◆ WHAT IS NEEDED ◆
Character for character, give back every line below.
--
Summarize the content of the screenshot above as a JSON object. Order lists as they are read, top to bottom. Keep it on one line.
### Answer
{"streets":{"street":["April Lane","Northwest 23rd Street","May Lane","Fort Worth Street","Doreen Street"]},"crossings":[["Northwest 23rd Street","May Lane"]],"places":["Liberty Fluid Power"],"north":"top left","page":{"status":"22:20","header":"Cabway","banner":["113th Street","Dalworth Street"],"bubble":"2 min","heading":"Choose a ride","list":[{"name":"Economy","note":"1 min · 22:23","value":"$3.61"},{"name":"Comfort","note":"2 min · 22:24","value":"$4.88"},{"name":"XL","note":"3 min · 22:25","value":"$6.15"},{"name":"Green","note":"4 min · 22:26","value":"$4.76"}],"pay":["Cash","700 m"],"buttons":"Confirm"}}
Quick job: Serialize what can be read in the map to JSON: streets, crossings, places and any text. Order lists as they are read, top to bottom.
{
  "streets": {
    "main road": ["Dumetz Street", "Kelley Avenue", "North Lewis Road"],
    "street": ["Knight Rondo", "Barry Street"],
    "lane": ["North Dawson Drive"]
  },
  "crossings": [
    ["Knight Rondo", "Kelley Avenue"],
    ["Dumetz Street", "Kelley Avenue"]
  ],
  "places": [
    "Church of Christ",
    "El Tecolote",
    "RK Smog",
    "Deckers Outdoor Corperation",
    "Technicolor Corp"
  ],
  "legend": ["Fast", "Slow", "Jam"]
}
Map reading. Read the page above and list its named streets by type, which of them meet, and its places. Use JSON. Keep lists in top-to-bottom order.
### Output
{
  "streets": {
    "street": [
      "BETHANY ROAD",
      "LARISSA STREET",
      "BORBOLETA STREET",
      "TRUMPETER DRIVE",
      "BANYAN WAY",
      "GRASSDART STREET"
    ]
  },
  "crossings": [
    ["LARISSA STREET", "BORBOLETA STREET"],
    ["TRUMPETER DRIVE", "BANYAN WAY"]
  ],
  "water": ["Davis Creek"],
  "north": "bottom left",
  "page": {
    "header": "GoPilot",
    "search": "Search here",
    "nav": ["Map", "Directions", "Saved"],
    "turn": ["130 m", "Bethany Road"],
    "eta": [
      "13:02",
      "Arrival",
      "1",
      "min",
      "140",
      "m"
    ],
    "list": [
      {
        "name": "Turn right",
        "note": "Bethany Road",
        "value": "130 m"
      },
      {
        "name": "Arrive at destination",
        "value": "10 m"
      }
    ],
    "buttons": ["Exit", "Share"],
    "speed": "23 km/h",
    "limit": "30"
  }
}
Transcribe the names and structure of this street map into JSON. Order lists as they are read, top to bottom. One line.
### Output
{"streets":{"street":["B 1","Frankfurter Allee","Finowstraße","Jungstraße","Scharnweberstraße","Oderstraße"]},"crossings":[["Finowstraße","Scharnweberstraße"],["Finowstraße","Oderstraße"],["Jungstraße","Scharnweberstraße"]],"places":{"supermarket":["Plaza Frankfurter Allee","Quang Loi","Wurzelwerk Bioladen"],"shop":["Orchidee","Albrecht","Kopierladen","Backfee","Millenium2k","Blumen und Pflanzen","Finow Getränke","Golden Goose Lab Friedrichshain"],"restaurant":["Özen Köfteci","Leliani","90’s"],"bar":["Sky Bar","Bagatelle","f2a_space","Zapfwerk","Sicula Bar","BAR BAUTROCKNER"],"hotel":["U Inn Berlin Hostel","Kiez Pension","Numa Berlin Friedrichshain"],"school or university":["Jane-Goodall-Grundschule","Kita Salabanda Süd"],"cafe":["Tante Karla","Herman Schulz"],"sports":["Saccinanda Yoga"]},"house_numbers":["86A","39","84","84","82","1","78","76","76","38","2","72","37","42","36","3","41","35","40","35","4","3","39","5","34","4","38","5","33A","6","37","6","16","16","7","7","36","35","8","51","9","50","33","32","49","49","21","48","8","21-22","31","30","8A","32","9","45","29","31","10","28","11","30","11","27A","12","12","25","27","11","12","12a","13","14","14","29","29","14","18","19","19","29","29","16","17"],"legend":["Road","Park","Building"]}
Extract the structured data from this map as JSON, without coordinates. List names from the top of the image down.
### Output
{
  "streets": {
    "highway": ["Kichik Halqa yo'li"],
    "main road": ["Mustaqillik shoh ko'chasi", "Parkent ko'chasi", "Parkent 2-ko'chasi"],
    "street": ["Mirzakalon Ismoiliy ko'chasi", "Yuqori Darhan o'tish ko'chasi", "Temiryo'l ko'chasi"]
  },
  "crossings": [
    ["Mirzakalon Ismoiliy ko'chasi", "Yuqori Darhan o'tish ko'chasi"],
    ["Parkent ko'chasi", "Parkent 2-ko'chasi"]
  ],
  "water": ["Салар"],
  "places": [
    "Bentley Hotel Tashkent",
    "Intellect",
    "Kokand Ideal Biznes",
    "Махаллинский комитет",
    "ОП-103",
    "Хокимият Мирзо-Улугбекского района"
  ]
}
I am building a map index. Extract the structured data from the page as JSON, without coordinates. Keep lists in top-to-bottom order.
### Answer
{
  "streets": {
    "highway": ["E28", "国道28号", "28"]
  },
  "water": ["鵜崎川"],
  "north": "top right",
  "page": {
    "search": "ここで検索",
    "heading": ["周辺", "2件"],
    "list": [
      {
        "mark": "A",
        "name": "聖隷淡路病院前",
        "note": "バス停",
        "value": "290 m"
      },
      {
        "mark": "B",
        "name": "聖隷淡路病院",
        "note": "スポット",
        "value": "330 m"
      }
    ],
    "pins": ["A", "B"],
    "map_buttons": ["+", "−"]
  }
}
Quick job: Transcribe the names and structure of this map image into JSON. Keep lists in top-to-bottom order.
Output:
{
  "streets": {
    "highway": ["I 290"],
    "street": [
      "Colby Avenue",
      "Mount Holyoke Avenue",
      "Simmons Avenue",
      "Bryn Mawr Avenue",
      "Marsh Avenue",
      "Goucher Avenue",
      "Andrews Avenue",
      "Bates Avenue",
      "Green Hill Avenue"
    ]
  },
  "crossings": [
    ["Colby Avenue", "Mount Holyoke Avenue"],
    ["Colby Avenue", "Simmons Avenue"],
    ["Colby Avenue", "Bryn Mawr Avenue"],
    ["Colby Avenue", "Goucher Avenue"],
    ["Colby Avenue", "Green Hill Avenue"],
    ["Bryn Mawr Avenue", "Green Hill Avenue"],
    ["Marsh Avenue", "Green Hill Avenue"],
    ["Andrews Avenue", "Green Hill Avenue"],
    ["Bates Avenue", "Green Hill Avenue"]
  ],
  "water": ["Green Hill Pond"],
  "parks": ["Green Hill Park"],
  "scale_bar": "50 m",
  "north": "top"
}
--
◆ SOLUTION TO THE PROBLEM ◆
Summarize the content of the screenshot above as a JSON object. Order lists as they are read, top to bottom. Keep it on one line.
### Answer
{"streets":{"street":["April Lane","Northwest 23rd Street","May Lane","Fort Worth Street","Doreen Street"]},"crossings":[["Northwest 23rd Street","May Lane"]],"places":["Liberty Fluid Power"],"north":"top left","page":{"status":"22:20","header":"Cabway","banner":["113th Street","Dalworth Street"],"bubble":"2 min","heading":"Choose a ride","list":[{"name":"Economy","note":"1 min · 22:23","value":"$3.61"},{"name":"Comfort","note":"2 min · 22:24","value":"$4.88"},{"name":"XL","note":"3 min · 22:25","value":"$6.15"},{"name":"Green","note":"4 min · 22:26","value":"$4.76"}],"pay":["Cash","700 m"],"buttons":"Confirm"}}
Quick job: Serialize what can be read in the map to JSON: streets, crossings, places and any text. Order lists as they are read, top to bottom.
{
  "streets": {
    "main road": ["Dumetz Street", "Kelley Avenue", "North Lewis Road"],
    "street": ["Knight Rondo", "Barry Street"],
    "lane": ["North Dawson Drive"]
  },
  "crossings": [
    ["Knight Rondo", "Kelley Avenue"],
    ["Dumetz Street", "Kelley Avenue"]
  ],
  "places": [
    "Church of Christ",
    "El Tecolote",
    "RK Smog",
    "Deckers Outdoor Corperation",
    "Technicolor Corp"
  ],
  "legend": ["Fast", "Slow", "Jam"]
}
Map reading. Read the page above and list its named streets by type, which of them meet, and its places. Use JSON. Keep lists in top-to-bottom order.
### Output
{
  "streets": {
    "street": [
      "BETHANY ROAD",
      "LARISSA STREET",
      "BORBOLETA STREET",
      "TRUMPETER DRIVE",
      "BANYAN WAY",
      "GRASSDART STREET"
    ]
  },
  "crossings": [
    ["LARISSA STREET", "BORBOLETA STREET"],
    ["TRUMPETER DRIVE", "BANYAN WAY"]
  ],
  "water": ["Davis Creek"],
  "north": "bottom left",
  "page": {
    "header": "GoPilot",
    "search": "Search here",
    "nav": ["Map", "Directions", "Saved"],
    "turn": ["130 m", "Bethany Road"],
    "eta": [
      "13:02",
      "Arrival",
      "1",
      "min",
      "140",
      "m"
    ],
    "list": [
      {
        "name": "Turn right",
        "note": "Bethany Road",
        "value": "130 m"
      },
      {
        "name": "Arrive at destination",
        "value": "10 m"
      }
    ],
    "buttons": ["Exit", "Share"],
    "speed": "23 km/h",
    "limit": "30"
  }
}
Transcribe the names and structure of this street map into JSON. Order lists as they are read, top to bottom. One line.
### Output
{"streets":{"street":["B 1","Frankfurter Allee","Finowstraße","Jungstraße","Scharnweberstraße","Oderstraße"]},"crossings":[["Finowstraße","Scharnweberstraße"],["Finowstraße","Oderstraße"],["Jungstraße","Scharnweberstraße"]],"places":{"supermarket":["Plaza Frankfurter Allee","Quang Loi","Wurzelwerk Bioladen"],"shop":["Orchidee","Albrecht","Kopierladen","Backfee","Millenium2k","Blumen und Pflanzen","Finow Getränke","Golden Goose Lab Friedrichshain"],"restaurant":["Özen Köfteci","Leliani","90’s"],"bar":["Sky Bar","Bagatelle","f2a_space","Zapfwerk","Sicula Bar","BAR BAUTROCKNER"],"hotel":["U Inn Berlin Hostel","Kiez Pension","Numa Berlin Friedrichshain"],"school or university":["Jane-Goodall-Grundschule","Kita Salabanda Süd"],"cafe":["Tante Karla","Herman Schulz"],"sports":["Saccinanda Yoga"]},"house_numbers":["86A","39","84","84","82","1","78","76","76","38","2","72","37","42","36","3","41","35","40","35","4","3","39","5","34","4","38","5","33A","6","37","6","16","16","7","7","36","35","8","51","9","50","33","32","49","49","21","48","8","21-22","31","30","8A","32","9","45","29","31","10","28","11","30","11","27A","12","12","25","27","11","12","12a","13","14","14","29","29","14","18","19","19","29","29","16","17"],"legend":["Road","Park","Building"]}
Extract the structured data from this map as JSON, without coordinates. List names from the top of the image down.
### Output
{
  "streets": {
    "highway": ["Kichik Halqa yo'li"],
    "main road": ["Mustaqillik shoh ko'chasi", "Parkent ko'chasi", "Parkent 2-ko'chasi"],
    "street": ["Mirzakalon Ismoiliy ko'chasi", "Yuqori Darhan o'tish ko'chasi", "Temiryo'l ko'chasi"]
  },
  "crossings": [
    ["Mirzakalon Ismoiliy ko'chasi", "Yuqori Darhan o'tish ko'chasi"],
    ["Parkent ko'chasi", "Parkent 2-ko'chasi"]
  ],
  "water": ["Салар"],
  "places": [
    "Bentley Hotel Tashkent",
    "Intellect",
    "Kokand Ideal Biznes",
    "Махаллинский комитет",
    "ОП-103",
    "Хокимият Мирзо-Улугбекского района"
  ]
}
I am building a map index. Extract the structured data from the page as JSON, without coordinates. Keep lists in top-to-bottom order.
### Answer
{
  "streets": {
    "highway": ["E28", "国道28号", "28"]
  },
  "water": ["鵜崎川"],
  "north": "top right",
  "page": {
    "search": "ここで検索",
    "heading": ["周辺", "2件"],
    "list": [
      {
        "mark": "A",
        "name": "聖隷淡路病院前",
        "note": "バス停",
        "value": "290 m"
      },
      {
        "mark": "B",
        "name": "聖隷淡路病院",
        "note": "スポット",
        "value": "330 m"
      }
    ],
    "pins": ["A", "B"],
    "map_buttons": ["+", "−"]
  }
}
Quick job: Transcribe the names and structure of this map image into JSON. Keep lists in top-to-bottom order.
Output:
{
  "streets": {
    "highway": ["I 290"],
    "street": [
      "Colby Avenue",
      "Mount Holyoke Avenue",
      "Simmons Avenue",
      "Bryn Mawr Avenue",
      "Marsh Avenue",
      "Goucher Avenue",
      "Andrews Avenue",
      "Bates Avenue",
      "Green Hill Avenue"
    ]
  },
  "crossings": [
    ["Colby Avenue", "Mount Holyoke Avenue"],
    ["Colby Avenue", "Simmons Avenue"],
    ["Colby Avenue", "Bryn Mawr Avenue"],
    ["Colby Avenue", "Goucher Avenue"],
    ["Colby Avenue", "Green Hill Avenue"],
    ["Bryn Mawr Avenue", "Green Hill Avenue"],
    ["Marsh Avenue", "Green Hill Avenue"],
    ["Andrews Avenue", "Green Hill Avenue"],
    ["Bates Avenue", "Green Hill Avenue"]
  ],
  "water": ["Green Hill Pond"],
  "parks": ["Green Hill Park"],
  "scale_bar": "50 m",
  "north": "top"
}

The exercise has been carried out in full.